IRRAD originated in the mid-1990s as a response to increasing need for systematic radiation-hardness assurance for electronics and detectors for projects such as LEP upgrades and early LHC preparations. It evolved through phased upgrades of beamline optics, dosimetry, and automation driven by collaboration with detector R&D groups from CERN member states and international laboratories. Notable milestones include integration of mixed-field capabilities to reproduce complex hadronic environments experienced in collider detectors and expansion of user support paralleling major detector upgrade campaigns for HL-LHC planning.

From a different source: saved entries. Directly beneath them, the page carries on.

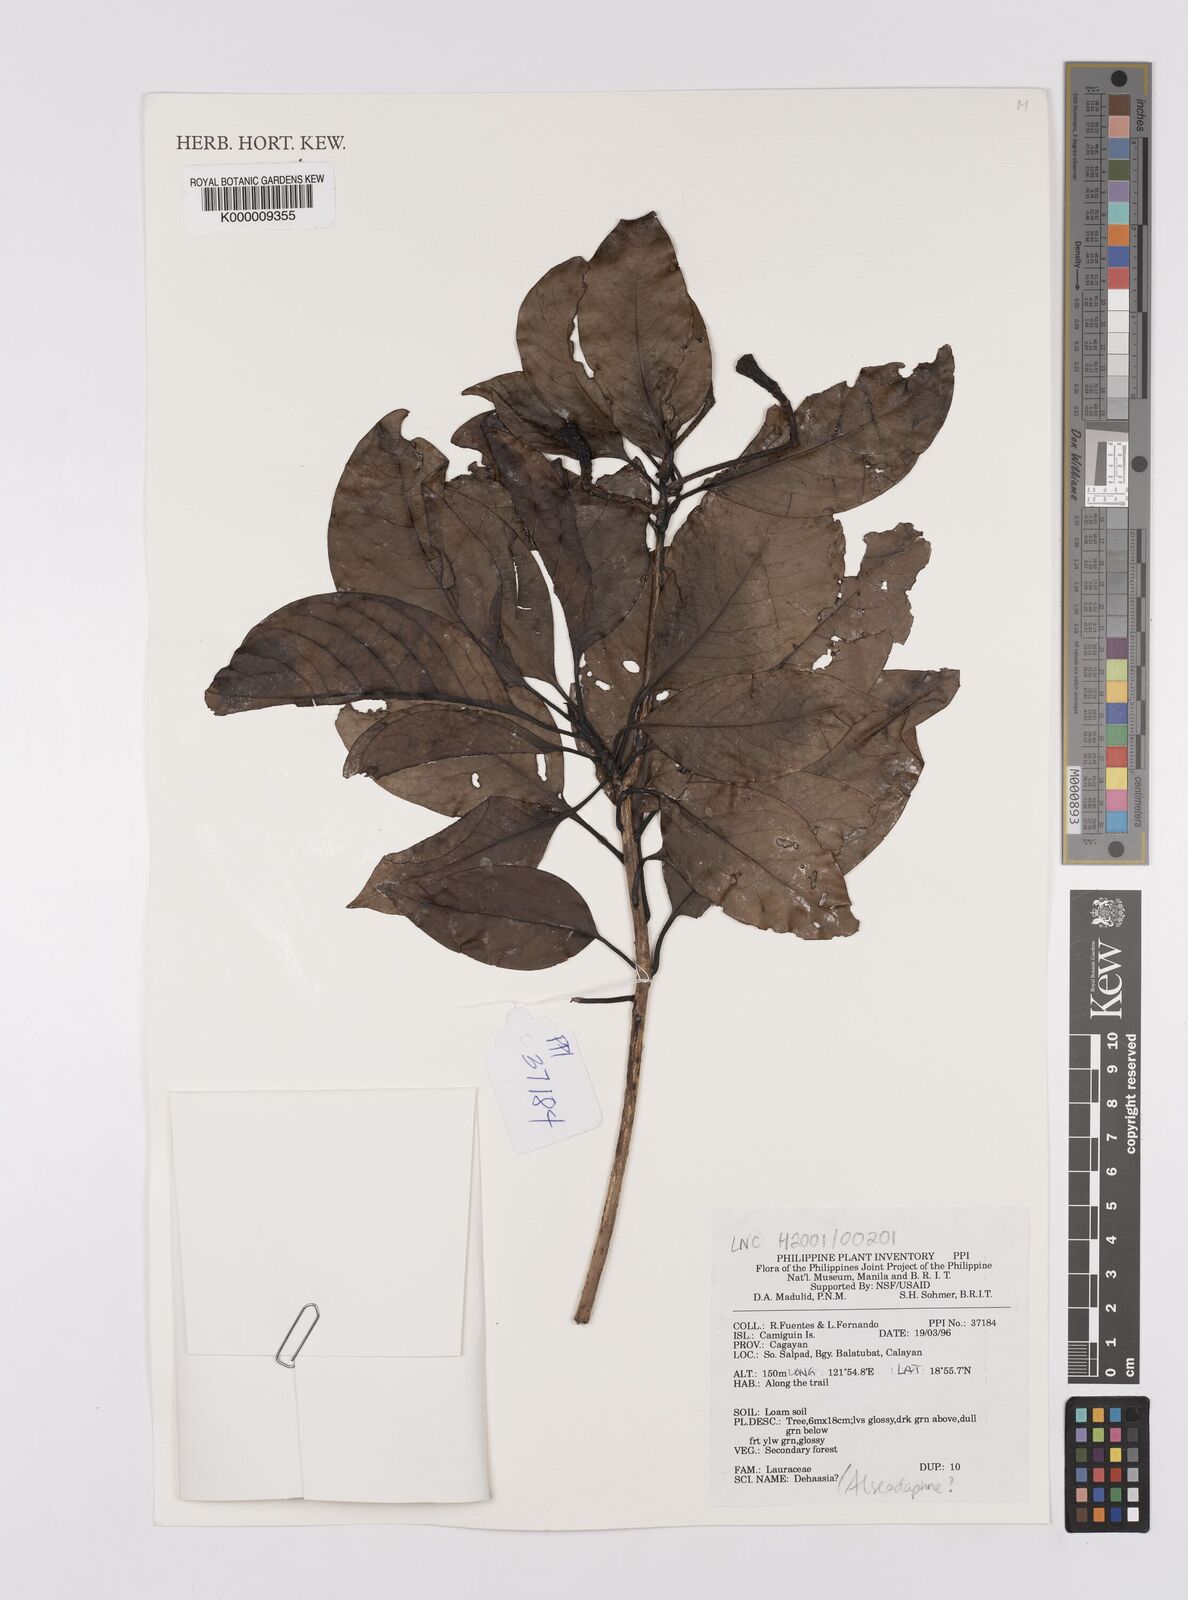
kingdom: Plantae
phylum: Tracheophyta
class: Magnoliopsida
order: Laurales
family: Lauraceae
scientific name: Lauraceae
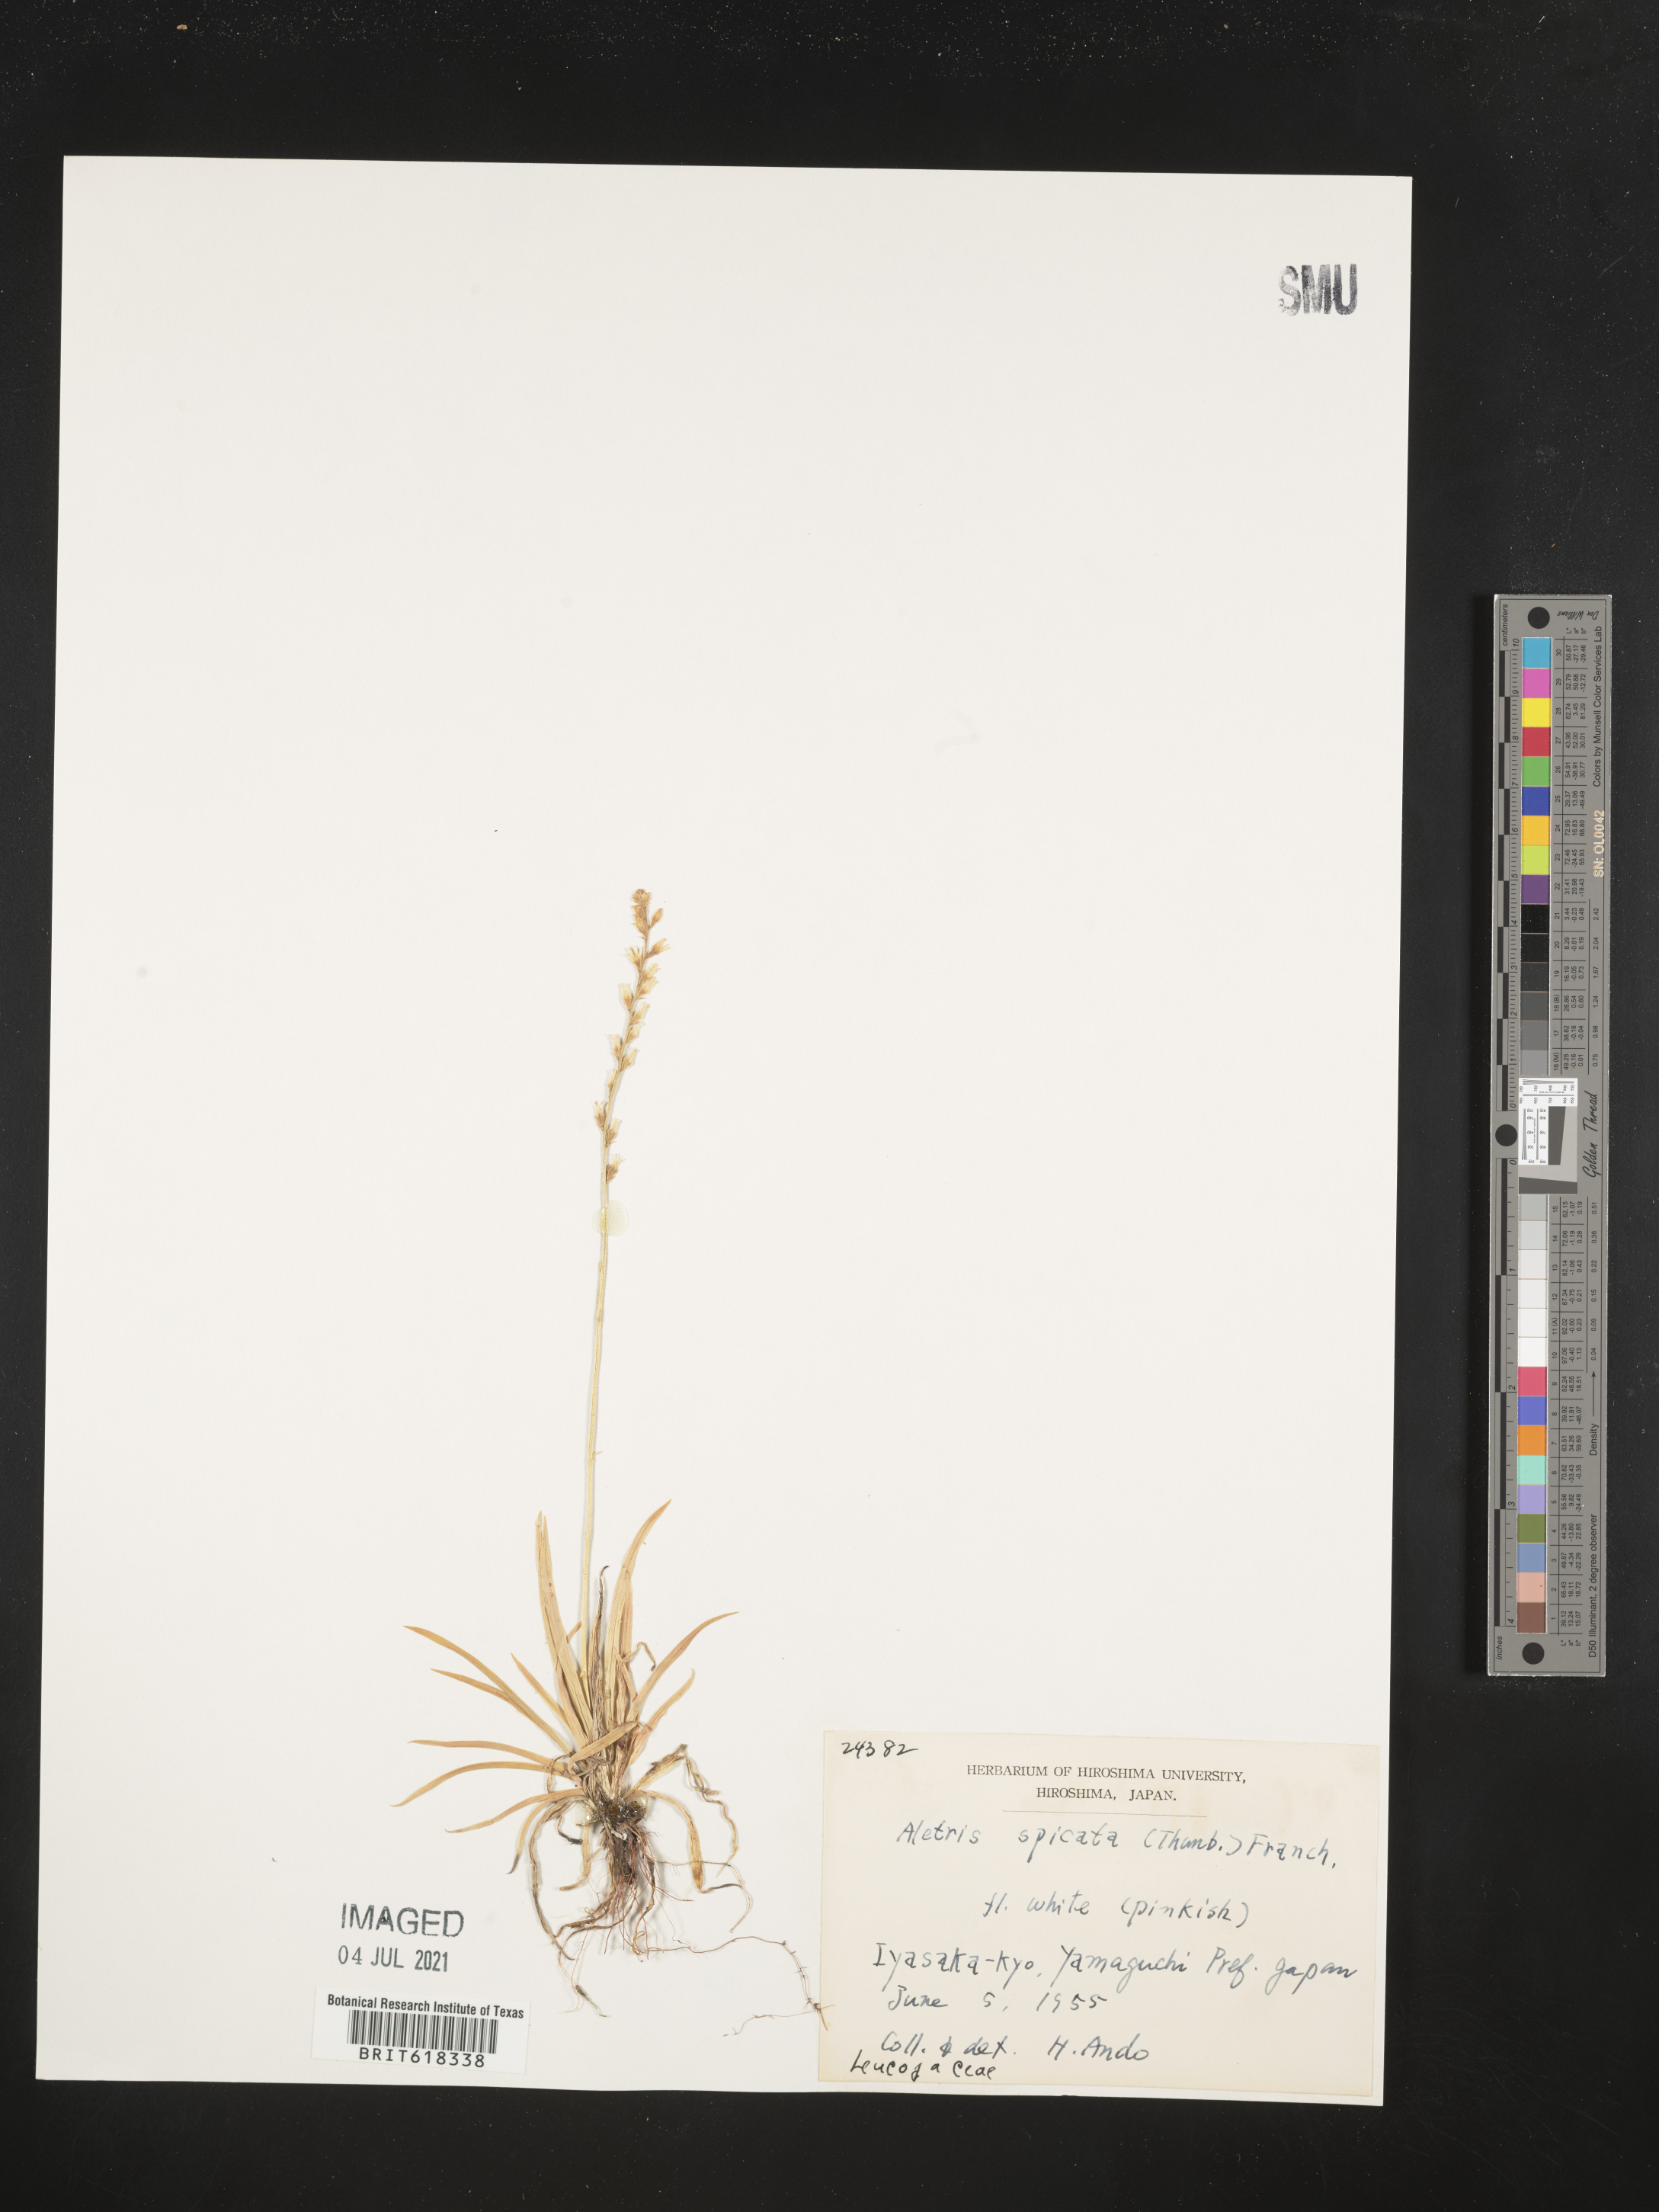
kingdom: Plantae
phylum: Tracheophyta
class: Liliopsida
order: Dioscoreales
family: Nartheciaceae
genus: Aletris
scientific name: Aletris spicata
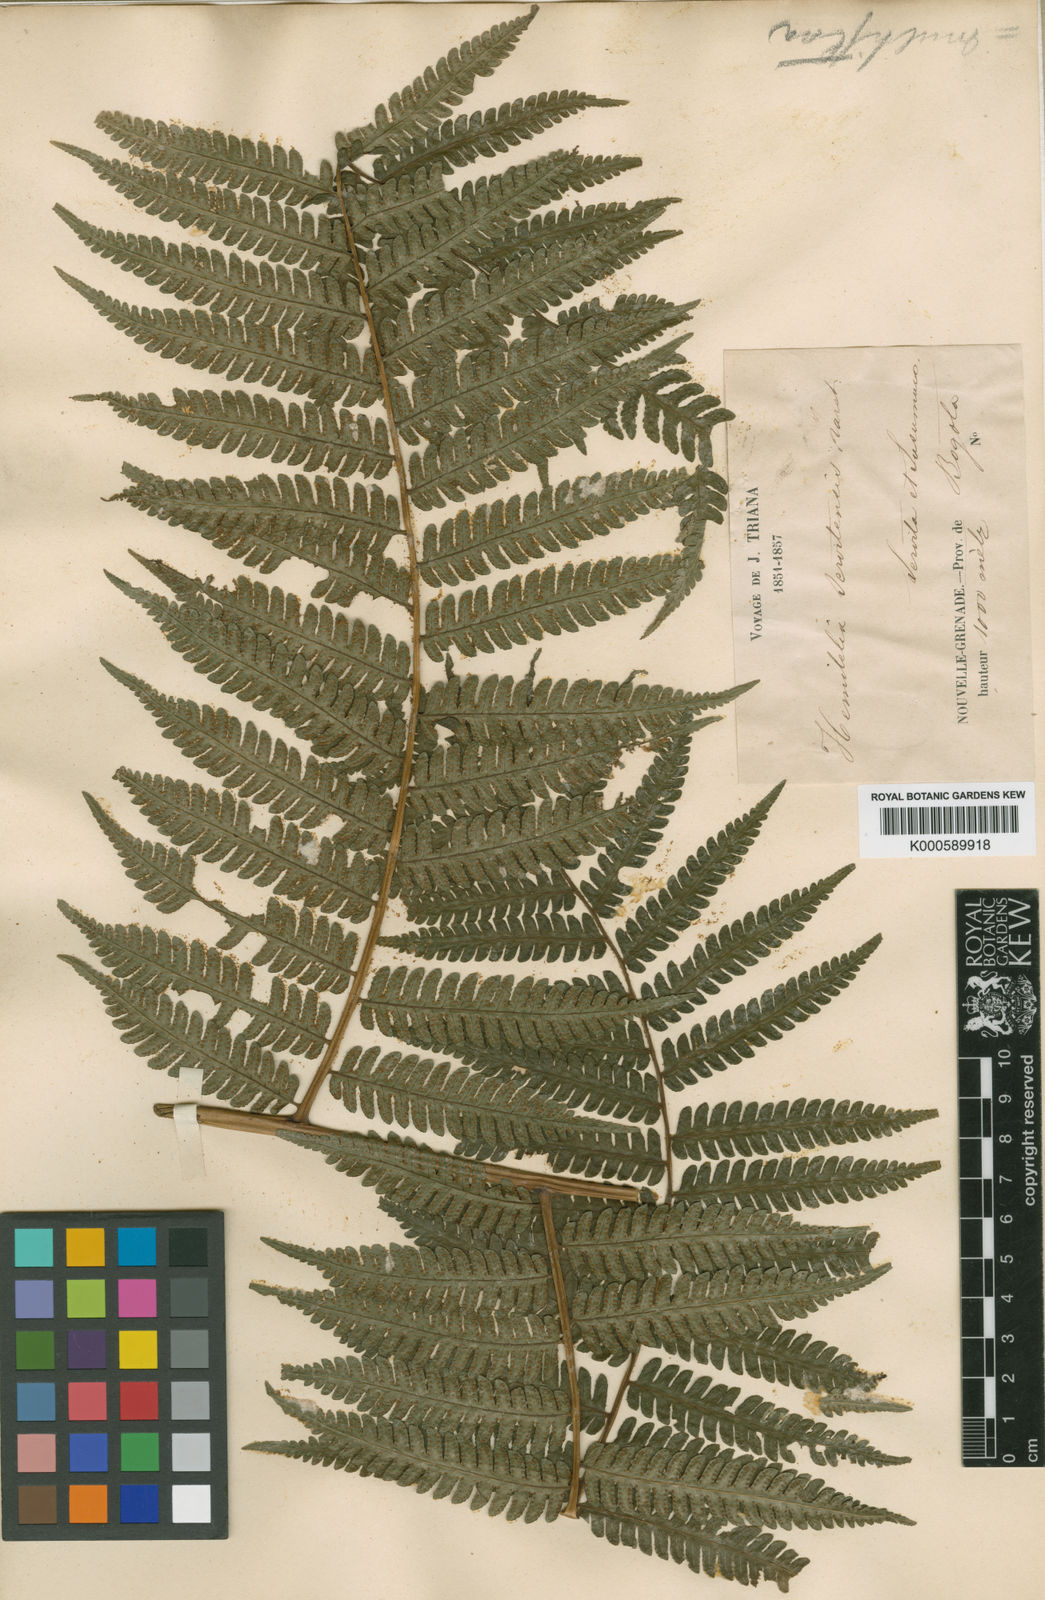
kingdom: Plantae
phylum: Tracheophyta
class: Polypodiopsida
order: Cyatheales
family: Cyatheaceae
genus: Cyathea
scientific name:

Access to IRRAD is provided via a user program managed through proposal calls and institutional agreements, enabling academic groups, national laboratories, and industrial partners to perform irradiation campaigns. Collaborative frameworks include Memoranda of Understanding with projects like ATLAS and CMS upgrade consortia and bilateral arrangements with external labs such as Brookhaven National Laboratory. Users benefit from technical support, data acquisition services, and post-irradiation analysis carried out in partnership with university groups from University of Oxford, Imperial College London, and CERN fellowship schemes. Successful proposals typically describe fluence requirements, sample geometry, and data deliverables aligned with community standards.